Did mine last week with matt emulsion with fish in, just cling film the top  no deaths


----------



## creg (16 May 2012)

cool, ill be off to b&q tommorow then


----------



## Broomy (16 May 2012)

One of the tester pots was enough to give my 2'x1.2'x1' six thin coats with a thin rollerI didn't like it at first, but it's grown on me.


----------



## creg (16 May 2012)

Broomy said:
			
		

> One of the tester pots was enough to give my 2'x1.2'x1' six thin coats with a thin rollerI didn't like it at first, but it's grown on me.
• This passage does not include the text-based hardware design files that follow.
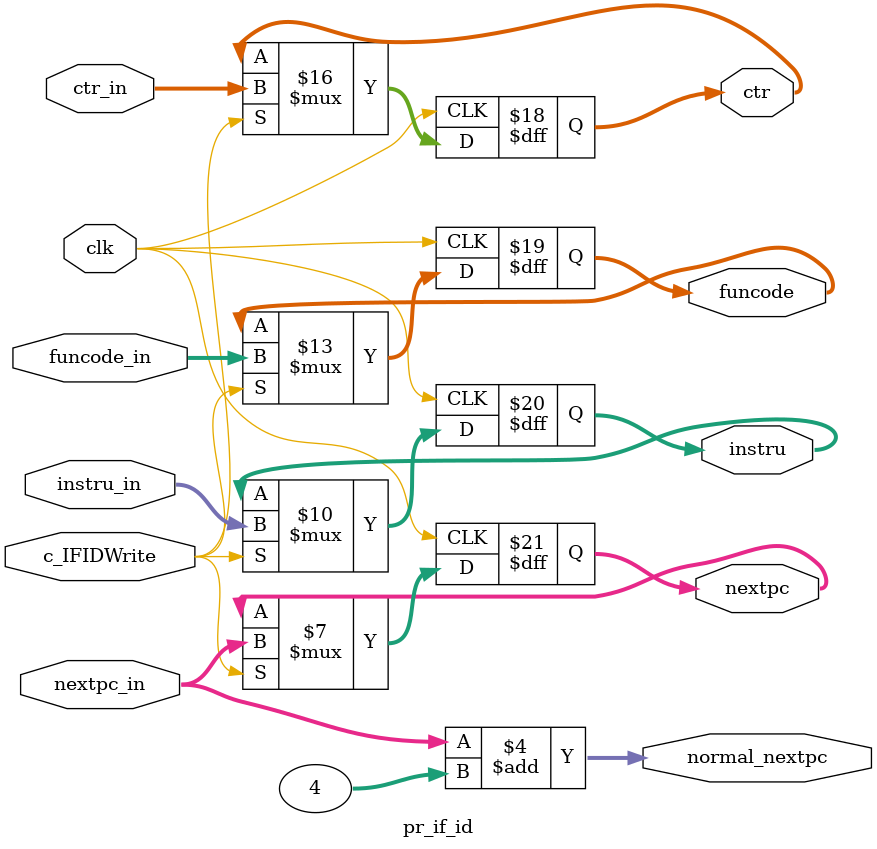
<source format=v>

`timescale 1ns / 1ps

module pr_if_id(
  input clk,
  input c_IFIDWrite,
  input [5:0] ctr_in,
  input [5:0] funcode_in,
  input [31:0] instru_in,
  input [31:0] nextpc_in, // next pc
  output reg [5:0] ctr, // [31-26]
  output reg [5:0] funcode, // [5-0]
  output reg [31:0] instru, // [31-0]
  output reg [31:0] nextpc, // to next_pc.v
  output reg [31:0] normal_nextpc // pc+4, passing to pc
);

  initial begin
    ctr = 6'b111111;
    funcode = 6'b000000;
    instru = 32'b11111100000000000000000000000000;
    nextpc = 32'b0;
  end

  always @(posedge clk) begin
    if (c_IFIDWrite == 1) begin
      ctr = ctr_in;
      funcode = funcode_in;
      instru = instru_in;
      nextpc = nextpc_in;
    end
  end

  always @(nextpc_in) begin
    normal_nextpc = nextpc_in + 4;
  end

endmodule

</source>
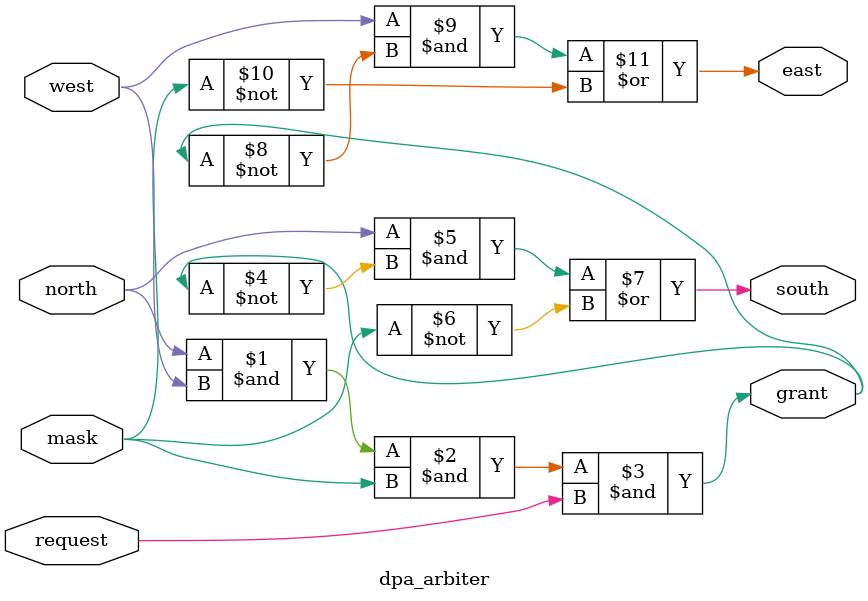
<source format=v>
module dpa_arbiter(
	north,
	west,
	south,
	east,
	request,
	grant,
	mask
	);

input wire north, request, west, mask;
output wire south, grant, east;

assign grant = north & west & mask & request;
assign south = (north & ~grant) | ~mask;
assign east  = (west  & ~grant) | ~mask;

endmodule // dpa_arbiter
</source>
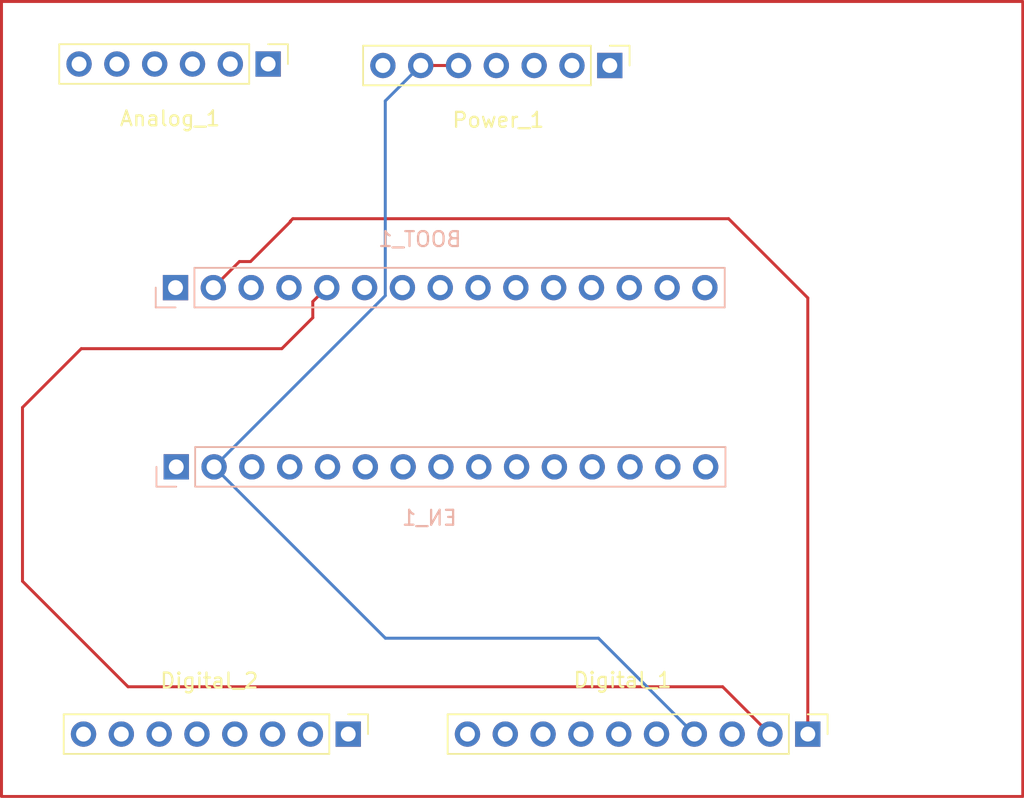
<source format=kicad_pcb>
(kicad_pcb
	(version 20240108)
	(generator "pcbnew")
	(generator_version "8.0")
	(general
		(thickness 1.6)
		(legacy_teardrops no)
	)
	(paper "A4")
	(layers
		(0 "F.Cu" signal)
		(31 "B.Cu" signal)
		(32 "B.Adhes" user "B.Adhesive")
		(33 "F.Adhes" user "F.Adhesive")
		(34 "B.Paste" user)
		(35 "F.Paste" user)
		(36 "B.SilkS" user "B.Silkscreen")
		(37 "F.SilkS" user "F.Silkscreen")
		(38 "B.Mask" user)
		(39 "F.Mask" user)
		(40 "Dwgs.User" user "User.Drawings")
		(41 "Cmts.User" user "User.Comments")
		(42 "Eco1.User" user "User.Eco1")
		(43 "Eco2.User" user "User.Eco2")
		(44 "Edge.Cuts" user)
		(45 "Margin" user)
		(46 "B.CrtYd" user "B.Courtyard")
		(47 "F.CrtYd" user "F.Courtyard")
		(48 "B.Fab" user)
		(49 "F.Fab" user)
		(50 "User.1" user)
		(51 "User.2" user)
		(52 "User.3" user)
		(53 "User.4" user)
		(54 "User.5" user)
		(55 "User.6" user)
		(56 "User.7" user)
		(57 "User.8" user)
		(58 "User.9" user)
	)
	(setup
		(pad_to_mask_clearance 0)
		(allow_soldermask_bridges_in_footprints no)
		(pcbplotparams
			(layerselection 0x00010fc_ffffffff)
			(plot_on_all_layers_selection 0x0000000_00000000)
			(disableapertmacros no)
			(usegerberextensions no)
			(usegerberattributes yes)
			(usegerberadvancedattributes yes)
			(creategerberjobfile yes)
			(dashed_line_dash_ratio 12.000000)
			(dashed_line_gap_ratio 3.000000)
			(svgprecision 4)
			(plotframeref no)
			(viasonmask no)
			(mode 1)
			(useauxorigin no)
			(hpglpennumber 1)
			(hpglpenspeed 20)
			(hpglpendiameter 15.000000)
			(pdf_front_fp_property_popups yes)
			(pdf_back_fp_property_popups yes)
			(dxfpolygonmode yes)
			(dxfimperialunits yes)
			(dxfusepcbnewfont yes)
			(psnegative no)
			(psa4output no)
			(plotreference yes)
			(plotvalue yes)
			(plotfptext yes)
			(plotinvisibletext no)
			(sketchpadsonfab no)
			(subtractmaskfromsilk no)
			(outputformat 1)
			(mirror no)
			(drillshape 1)
			(scaleselection 1)
			(outputdirectory "")
		)
	)
	(net 0 "")
	(net 1 "A0")
	(net 2 "A5")
	(net 3 "A3")
	(net 4 "A2")
	(net 5 "A1")
	(net 6 "A4")
	(net 7 "D9")
	(net 8 "D12")
	(net 9 "D11")
	(net 10 "D13")
	(net 11 "D10")
	(net 12 "SDA")
	(net 13 "SCL")
	(net 14 "AREF")
	(net 15 "D8")
	(net 16 "GND")
	(net 17 "D1_RX")
	(net 18 "D3")
	(net 19 "D2")
	(net 20 "D5")
	(net 21 "D7")
	(net 22 "D4")
	(net 23 "D1_TX")
	(net 24 "D6")
	(net 25 "3.3V")
	(net 26 "Vin")
	(net 27 "RESET")
	(net 28 "IOREF")
	(net 29 "5V")
	(net 30 "VIN")
	(net 31 "unconnected-(BOOT_1-Pin_1-Pad1)")
	(net 32 "unconnected-(BOOT_1-Pin_7-Pad7)")
	(net 33 "unconnected-(BOOT_1-Pin_6-Pad6)")
	(net 34 "unconnected-(BOOT_1-Pin_12-Pad12)")
	(net 35 "unconnected-(BOOT_1-Pin_8-Pad8)")
	(net 36 "unconnected-(BOOT_1-Pin_9-Pad9)")
	(net 37 "unconnected-(BOOT_1-Pin_4-Pad4)")
	(net 38 "unconnected-(BOOT_1-Pin_11-Pad11)")
	(net 39 "unconnected-(BOOT_1-Pin_15-Pad15)")
	(net 40 "unconnected-(BOOT_1-Pin_3-Pad3)")
	(net 41 "unconnected-(BOOT_1-Pin_13-Pad13)")
	(net 42 "unconnected-(BOOT_1-Pin_10-Pad10)")
	(net 43 "unconnected-(BOOT_1-Pin_14-Pad14)")
	(net 44 "unconnected-(EN_1-Pin_13-Pad13)")
	(net 45 "unconnected-(EN_1-Pin_15-Pad15)")
	(net 46 "unconnected-(EN_1-Pin_7-Pad7)")
	(net 47 "unconnected-(EN_1-Pin_11-Pad11)")
	(net 48 "unconnected-(EN_1-Pin_8-Pad8)")
	(net 49 "unconnected-(EN_1-Pin_6-Pad6)")
	(net 50 "unconnected-(EN_1-Pin_3-Pad3)")
	(net 51 "unconnected-(EN_1-Pin_12-Pad12)")
	(net 52 "unconnected-(EN_1-Pin_10-Pad10)")
	(net 53 "unconnected-(EN_1-Pin_9-Pad9)")
	(net 54 "unconnected-(EN_1-Pin_4-Pad4)")
	(net 55 "unconnected-(EN_1-Pin_14-Pad14)")
	(net 56 "unconnected-(EN_1-Pin_5-Pad5)")
	(footprint "Connector_PinHeader_2.54mm:PinHeader_1x10_P2.54mm_Vertical" (layer "F.Cu") (at 203.28 102.59 -90))
	(footprint "Connector_PinHeader_2.54mm:PinHeader_1x06_P2.54mm_Vertical" (layer "F.Cu") (at 167.03 57.58 -90))
	(footprint "Connector_PinHeader_2.54mm:PinHeader_1x07_P2.54mm_Vertical" (layer "F.Cu") (at 189.98 57.68 -90))
	(footprint "Connector_PinHeader_2.54mm:PinHeader_1x08_P2.54mm_Vertical" (layer "F.Cu") (at 172.41 102.59 -90))
	(footprint "Connector_PinSocket_2.54mm:PinSocket_1x15_P2.54mm_Vertical" (layer "B.Cu") (at 160.86 84.64 -90))
	(footprint "Connector_PinSocket_2.54mm:PinSocket_1x15_P2.54mm_Vertical" (layer "B.Cu") (at 160.81 72.6 -90))
	(gr_rect
		(start 149.12 53.38)
		(end 217.72 106.78)
		(stroke
			(width 0.2)
			(type default)
		)
		(fill none)
		(layer "F.Cu")
		(uuid "a554c9b5-e53c-44d7-b9df-2febd82c66f3")
	)
	(segment
		(start 154.48 76.7)
		(end 167.95 76.7)
		(width 0.2)
		(layer "F.Cu")
		(net 12)
		(uuid "0a3d3c0d-5c63-4f00-978c-be1c9f5ee061")
	)
	(segment
		(start 157.62 99.41)
		(end 150.53 92.32)
		(width 0.2)
		(layer "F.Cu")
		(net 12)
		(uuid "2282cac9-50d0-4fae-b5e8-0bc0f0414c78")
	)
	(segment
		(start 197.56 99.41)
		(end 157.62 99.41)
		(width 0.2)
		(layer "F.Cu")
		(net 12)
		(uuid "3dda3f0f-9d32-4729-ad67-0413add3d925")
	)
	(segment
		(start 167.95 76.7)
		(end 170.03 74.62)
		(width 0.2)
		(layer "F.Cu")
		(net 12)
		(uuid "57eefa12-27d1-492f-b42e-14d4e27b37cc")
	)
	(segment
		(start 170.03 73.54)
		(end 170.97 72.6)
		(width 0.2)
		(layer "F.Cu")
		(net 12)
		(uuid "6db13112-9750-4708-b7f5-43fae0b15d33")
	)
	(segment
		(start 170.03 74.62)
		(end 170.03 73.54)
		(width 0.2)
		(layer "F.Cu")
		(net 12)
		(uuid "90a4bc24-c9d9-4e46-982b-b4c5b6db42b3")
	)
	(segment
		(start 150.53 92.32)
		(end 150.53 80.65)
		(width 0.2)
		(layer "F.Cu")
		(net 12)
		(uuid "96b65345-63db-45e2-9343-8a18bca5fc86")
	)
	(segment
		(start 150.53 80.65)
		(end 154.48 76.7)
		(width 0.2)
		(layer "F.Cu")
		(net 12)
		(uuid "9784e657-76ae-4273-9ef9-756936ffcc3d")
	)
	(segment
		(start 200.74 102.59)
		(end 197.56 99.41)
		(width 0.2)
		(layer "F.Cu")
		(net 12)
		(uuid "c9a9942c-9c65-4705-a696-dc3c7d12fe1f")
	)
	(segment
		(start 168.52 68.14)
		(end 168.52 68.18)
		(width 0.2)
		(layer "F.Cu")
		(net 13)
		(uuid "0ec390de-d34c-4046-b4f3-1baa24fb4e17")
	)
	(segment
		(start 203.28 73.29)
		(end 197.96 67.97)
		(width 0.2)
		(layer "F.Cu")
		(net 13)
		(uuid "226f0bf9-c515-47fa-8639-86a999cf70ef")
	)
	(segment
		(start 165.1 70.85)
		(end 163.35 72.6)
		(width 0.2)
		(layer "F.Cu")
		(net 13)
		(uuid "45c9b6f0-b924-452f-b6a3-030b64fc9ab2")
	)
	(segment
		(start 168.69 67.97)
		(end 168.52 68.14)
		(width 0.2)
		(layer "F.Cu")
		(net 13)
		(uuid "7bbc982b-0efd-4a51-96c0-cb6976b6ef47")
	)
	(segment
		(start 203.28 102.59)
		(end 203.28 73.29)
		(width 0.2)
		(layer "F.Cu")
		(net 13)
		(uuid "8c146758-90b0-4a8a-9020-6035e02a7c1d")
	)
	(segment
		(start 168.52 68.18)
		(end 165.85 70.85)
		(width 0.2)
		(layer "F.Cu")
		(net 13)
		(uuid "94a3b75c-3bcd-4b51-b33c-a52078b70f28")
	)
	(segment
		(start 165.85 70.85)
		(end 165.1 70.85)
		(width 0.2)
		(layer "F.Cu")
		(net 13)
		(uuid "b45bf55c-5553-4fc1-89ef-b2341882b1aa")
	)
	(segment
		(start 197.96 67.97)
		(end 168.69 67.97)
		(width 0.2)
		(layer "F.Cu")
		(net 13)
		(uuid "fe387539-a5ae-47bc-8c91-8fb8af1a59bb")
	)
	(segment
		(start 177.28 57.68)
		(end 179.82 57.68)
		(width 0.2)
		(layer "F.Cu")
		(net 16)
		(uuid "198910f3-2ef7-472c-8fa6-4dcbc93080c9")
	)
	(segment
		(start 174.9 73.14)
		(end 174.9 60.06)
		(width 0.2)
		(layer "B.Cu")
		(net 16)
		(uuid "3f857d39-788d-4c65-8525-ba88a71a32c2")
	)
	(segment
		(start 189.22 96.15)
		(end 195.66 102.59)
		(width 0.2)
		(layer "B.Cu")
		(net 16)
		(uuid "9d205533-b9db-4937-98a5-5bc4ef375714")
	)
	(segment
		(start 174.9 60.06)
		(end 177.28 57.68)
		(width 0.2)
		(layer "B.Cu")
		(net 16)
		(uuid "b96d5ef7-e86d-4069-a444-42249b8d1e04")
	)
	(segment
		(start 174.91 96.15)
		(end 189.22 96.15)
		(width 0.2)
		(layer "B.Cu")
		(net 16)
		(uuid "c1130add-8275-494c-bd11-524970d38dea")
	)
	(segment
		(start 163.4 84.64)
		(end 174.91 96.15)
		(width 0.2)
		(layer "B.Cu")
		(net 16)
		(uuid "cb7543a8-9efd-4ad6-867f-09487ee35e88")
	)
	(segment
		(start 163.4 84.64)
		(end 174.9 73.14)
		(width 0.2)
		(layer "B.Cu")
		(net 16)
		(uuid "ede9c16b-2120-4c07-b973-4bd7393fefa9")
	)
)

</source>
how come you didnt like it? i think i might try a black gloss as tile paint is 20 quid a tin


----------



## Gary Nelson (16 May 2012)

I used black board paint, wilkinsons finest, it's water based and with 2 light coats with a brush it's perfect! Let the 1st coat dry properly though or you will end up pulling it back off the glass on the 2nd coat!
I've found this really durable too once on and fully dry.


----------



## Broomy (16 May 2012)

creg said:
			
		

> Broomy said:
> 
> 
> 
> ...



Get a tester pot from homebase for £1, or a few if it's a larger tank? More to do with my tank only having a few plants at the minute and it looked kinda bare.


----------



## creg (17 May 2012)

i ended up getting a small tin of black board paint from wilkos, was only £3 a tin thanks for the tip. ive just done the 3rd coat and it looks good, havent put the lights back on yet though. wished id have done it before setting the tank up, it was really awkward because of how close to the wall it was.


----------